Exercise aim:
Copy the data verbatim and leave out every picture.

Exercise data:

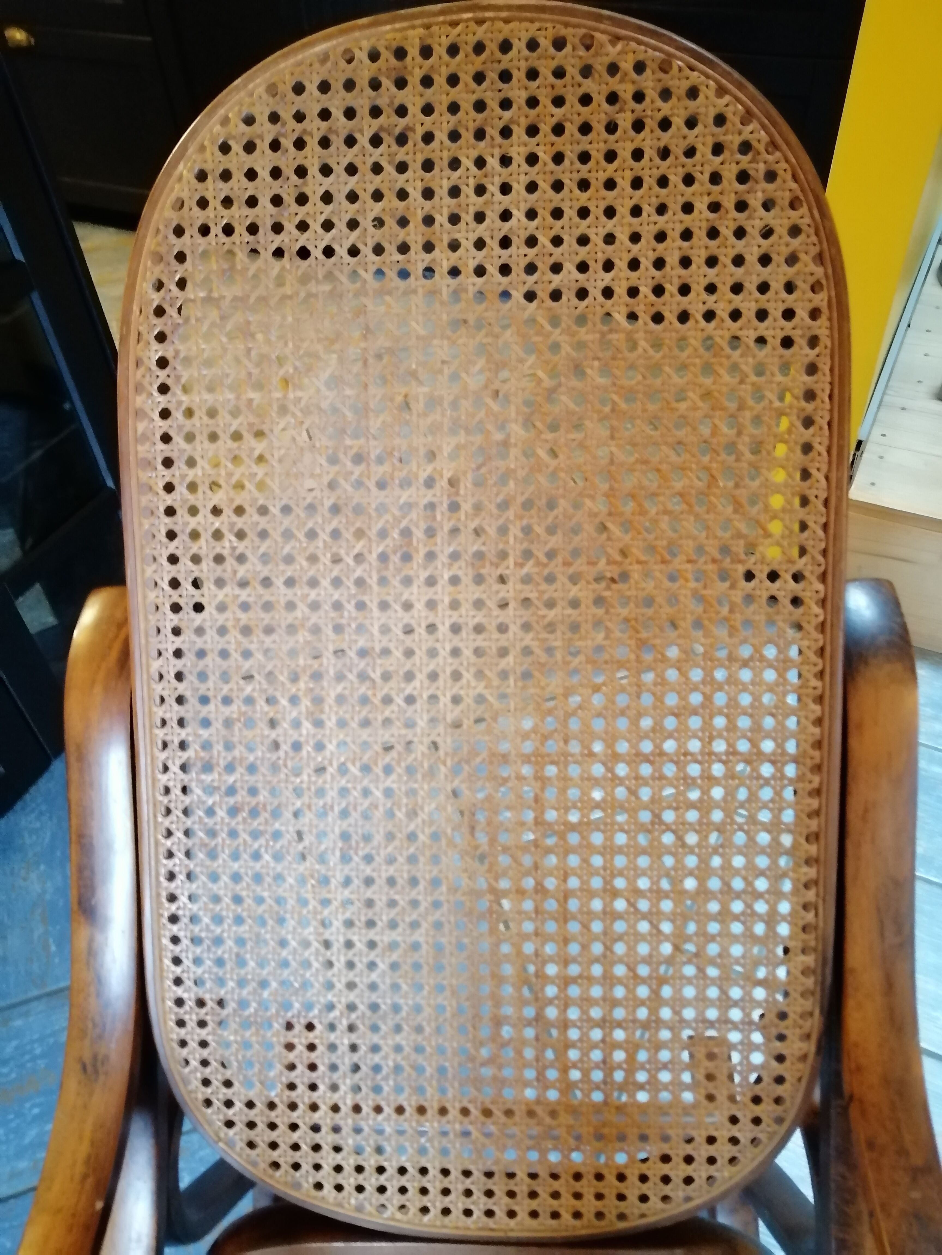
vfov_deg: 67.3
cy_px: 628
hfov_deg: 53.1
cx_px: 471
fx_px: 943
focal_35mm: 26
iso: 1000
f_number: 1.8
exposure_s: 1/20
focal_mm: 3.95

Your response:
vfov_deg: 67.3
cy_px: 628
hfov_deg: 53.1
cx_px: 471
fx_px: 943
focal_35mm: 26
iso: 1000
f_number: 1.8
exposure_s: 1/20
focal_mm: 3.95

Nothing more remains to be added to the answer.